Pick up the text below on MaxBCPThreads and parallel snapshot file export after its final sentence and continue writing it.

TEXT SEGMENT =>
----------
Upgrading a Replication Topology to SQL Server 2016

If you are looking to upgrade your SQL Server replication topology, then you can look at the post that I published on the Tiger blog.

MaxBCPThreads not causing parallel export

I had recently run into an issue where the MaxBCPThreads value was set to a non-zero value and the Snapshot Agent was still not creating multiple snapshot files for the table in question which was over 70GB in size.

On further inspection, I did find that the issue was with the statistics distribution of the table in question was affecting the parallel file export by the snapshot agent. It has already been documented that the concurrent snapshot generation option prevents the use of parallel BCP threads by the Distribution Agent. This is documented on the ReplTalk blog on MSDN.

imageNow to find out why the parallel threads were not being generated. So I created a repro of the situation on my side with a transaction replication publication having three tables with the same schema options. The snapshot folder after the snapshot agent’s execution is as shown in the screenshot.

The tblNewArticle6 has 60398 rows, tblNewArticle3 has 100,000 rows and the tblNewArticle1 has 2 rows.
----------
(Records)

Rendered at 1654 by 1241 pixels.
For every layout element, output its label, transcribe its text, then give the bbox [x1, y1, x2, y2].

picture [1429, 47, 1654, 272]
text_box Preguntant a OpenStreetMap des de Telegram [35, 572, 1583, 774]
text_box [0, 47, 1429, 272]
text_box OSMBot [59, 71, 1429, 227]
----------
RIGHT ANSWER =>
The MaxBCPThreads configured value for the snapshot agent is 6. Surprisingly, tblNewArticle6 has 12 BCP files and the tblNewArticle3 has only one BCP file.

Looking into a profiler trace and the verbose log for the Snapshot Agent, I found out the following information:

1. There is a thread which performs an exploration on what ranges the parallel BCP threads will be fetching. The application name in the profiler trace will show up as “Auxiliary bcp load ordering hint and partitioning resolution thread # for publication <publication name>”. See Screenshot 2 for more details.

2. You will also find dynamic SQL commands executing DBCC SHOW_STATISTICS against the tables in question. image

In my case, tblNewArticle6 has a data distribution graph as shown in screenshot 3. It is clear from the screenshot that the tblNewArticle6 has multiple ranges available for the index id = 1. These were utilized by the Snapshot agent to generate 12 BCP files.

 

image

On looking into the Snapshot agent verbose log, I find find the following

Partitioning where clauses for article ‘tblnewArticle6’:

([SalesOrderNumber] is null) or ([SalesOrderNumber] <= convert(nvarchar(7), 0x53004F0035003000380034003400) collate SQL_Latin1_General_CP1_CI_AS)
([SalesOrderNumber] > convert(nvarchar(7), 0x53004F0035003000380034003400) collate SQL_Latin1_General_CP1_CI_AS) and ([SalesOrderNumber] <= convert(nvarchar(7), 0x53004F0035003300310039003500) collate SQL_Latin1_General_CP1_CI_AS)


([SalesOrderNumber] > convert(nvarchar(7), 0x53004F0037003300300037003600) collate SQL_Latin1_General_CP1_CI_AS)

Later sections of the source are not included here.